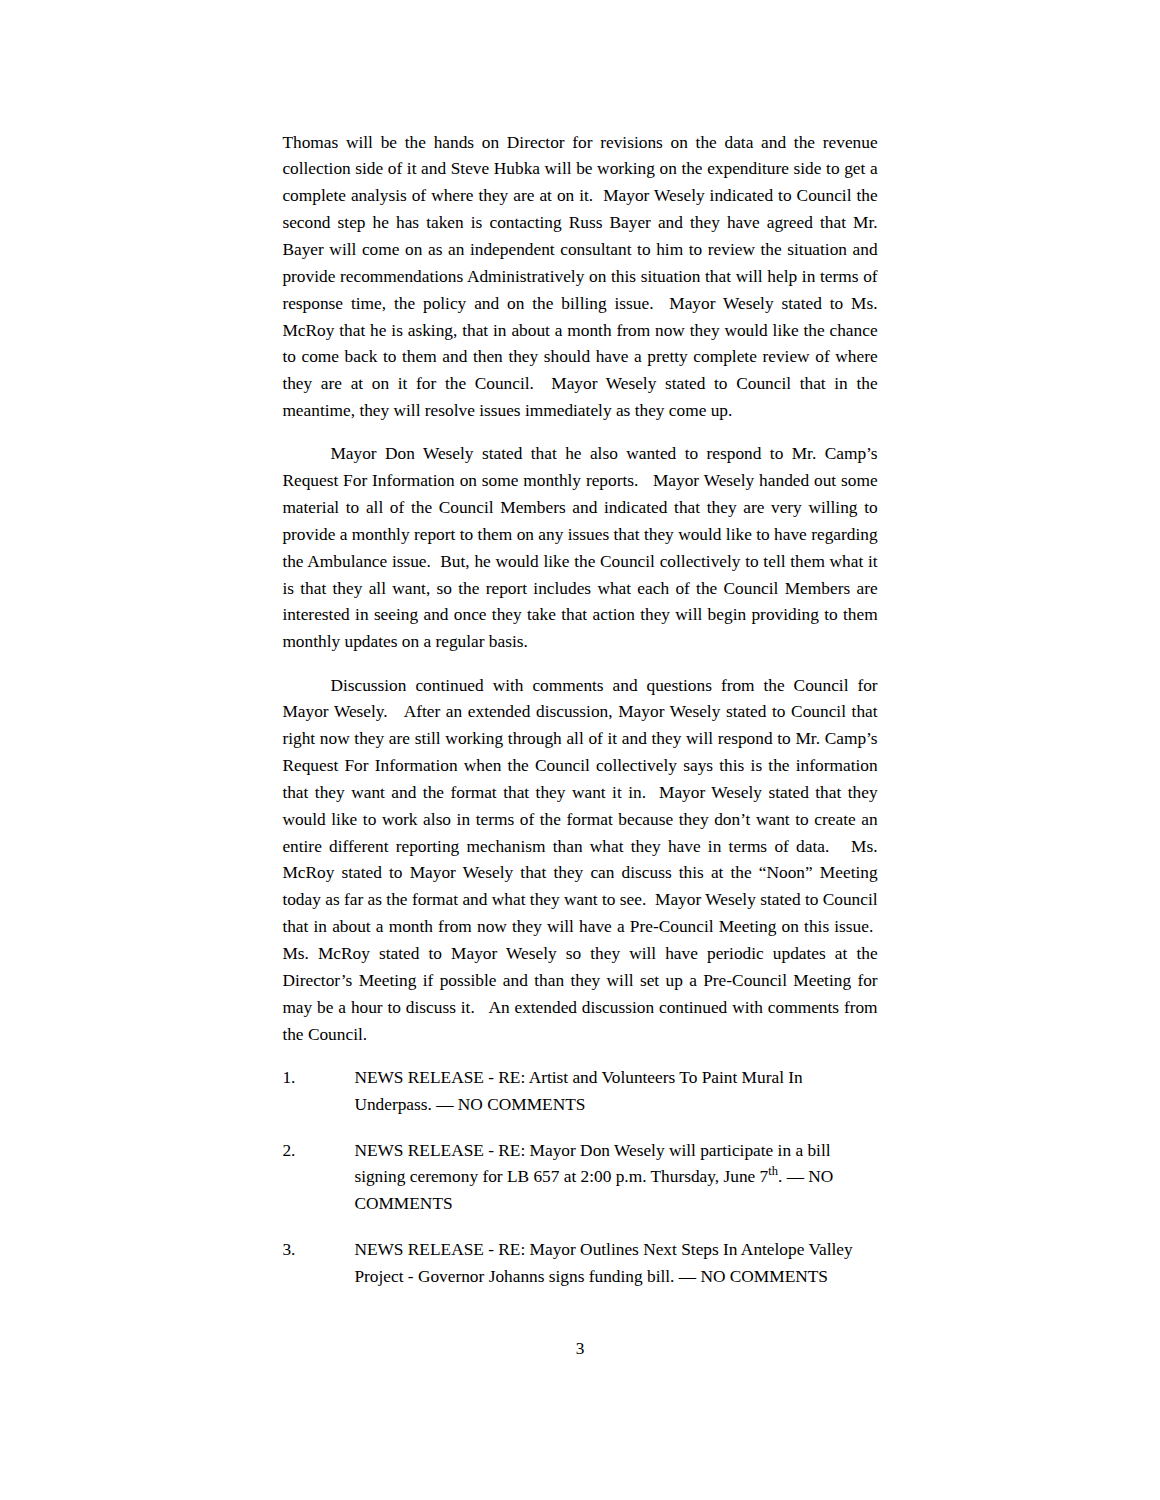Thomas will be the hands on Director for revisions on the data and the revenue collection side of it and Steve Hubka will be working on the expenditure side to get a complete analysis of where they are at on it. Mayor Wesely indicated to Council the second step he has taken is contacting Russ Bayer and they have agreed that Mr. Bayer will come on as an independent consultant to him to review the situation and provide recommendations Administratively on this situation that will help in terms of response time, the policy and on the billing issue. Mayor Wesely stated to Ms. McRoy that he is asking, that in about a month from now they would like the chance to come back to them and then they should have a pretty complete review of where they are at on it for the Council. Mayor Wesely stated to Council that in the meantime, they will resolve issues immediately as they come up.
Mayor Don Wesely stated that he also wanted to respond to Mr. Camp’s Request For Information on some monthly reports. Mayor Wesely handed out some material to all of the Council Members and indicated that they are very willing to provide a monthly report to them on any issues that they would like to have regarding the Ambulance issue. But, he would like the Council collectively to tell them what it is that they all want, so the report includes what each of the Council Members are interested in seeing and once they take that action they will begin providing to them monthly updates on a regular basis.
Discussion continued with comments and questions from the Council for Mayor Wesely. After an extended discussion, Mayor Wesely stated to Council that right now they are still working through all of it and they will respond to Mr. Camp’s Request For Information when the Council collectively says this is the information that they want and the format that they want it in. Mayor Wesely stated that they would like to work also in terms of the format because they don’t want to create an entire different reporting mechanism than what they have in terms of data. Ms. McRoy stated to Mayor Wesely that they can discuss this at the “Noon” Meeting today as far as the format and what they want to see. Mayor Wesely stated to Council that in about a month from now they will have a Pre-Council Meeting on this issue. Ms. McRoy stated to Mayor Wesely so they will have periodic updates at the Director’s Meeting if possible and than they will set up a Pre-Council Meeting for may be a hour to discuss it. An extended discussion continued with comments from the Council.
1. NEWS RELEASE - RE: Artist and Volunteers To Paint Mural In Underpass. — NO COMMENTS
2. NEWS RELEASE - RE: Mayor Don Wesely will participate in a bill signing ceremony for LB 657 at 2:00 p.m. Thursday, June 7th. — NO COMMENTS
3. NEWS RELEASE - RE: Mayor Outlines Next Steps In Antelope Valley Project - Governor Johanns signs funding bill. — NO COMMENTS
3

◆ Work required
Exact copy, no pictures: reproduce the whole listing above.

◆ Your solution
Thomas will be the hands on Director for revisions on the data and the revenue collection side of it and Steve Hubka will be working on the expenditure side to get a complete analysis of where they are at on it. Mayor Wesely indicated to Council the second step he has taken is contacting Russ Bayer and they have agreed that Mr. Bayer will come on as an independent consultant to him to review the situation and provide recommendations Administratively on this situation that will help in terms of response time, the policy and on the billing issue. Mayor Wesely stated to Ms. McRoy that he is asking, that in about a month from now they would like the chance to come back to them and then they should have a pretty complete review of where they are at on it for the Council. Mayor Wesely stated to Council that in the meantime, they will resolve issues immediately as they come up.
Mayor Don Wesely stated that he also wanted to respond to Mr. Camp’s Request For Information on some monthly reports. Mayor Wesely handed out some material to all of the Council Members and indicated that they are very willing to provide a monthly report to them on any issues that they would like to have regarding the Ambulance issue. But, he would like the Council collectively to tell them what it is that they all want, so the report includes what each of the Council Members are interested in seeing and once they take that action they will begin providing to them monthly updates on a regular basis.
Discussion continued with comments and questions from the Council for Mayor Wesely. After an extended discussion, Mayor Wesely stated to Council that right now they are still working through all of it and they will respond to Mr. Camp’s Request For Information when the Council collectively says this is the information that they want and the format that they want it in. Mayor Wesely stated that they would like to work also in terms of the format because they don’t want to create an entire different reporting mechanism than what they have in terms of data. Ms. McRoy stated to Mayor Wesely that they can discuss this at the “Noon” Meeting today as far as the format and what they want to see. Mayor Wesely stated to Council that in about a month from now they will have a Pre-Council Meeting on this issue. Ms. McRoy stated to Mayor Wesely so they will have periodic updates at the Director’s Meeting if possible and than they will set up a Pre-Council Meeting for may be a hour to discuss it. An extended discussion continued with comments from the Council.
1. NEWS RELEASE - RE: Artist and Volunteers To Paint Mural In Underpass. — NO COMMENTS
2. NEWS RELEASE - RE: Mayor Don Wesely will participate in a bill signing ceremony for LB 657 at 2:00 p.m. Thursday, June 7th. — NO COMMENTS
3. NEWS RELEASE - RE: Mayor Outlines Next Steps In Antelope Valley Project - Governor Johanns signs funding bill. — NO COMMENTS
3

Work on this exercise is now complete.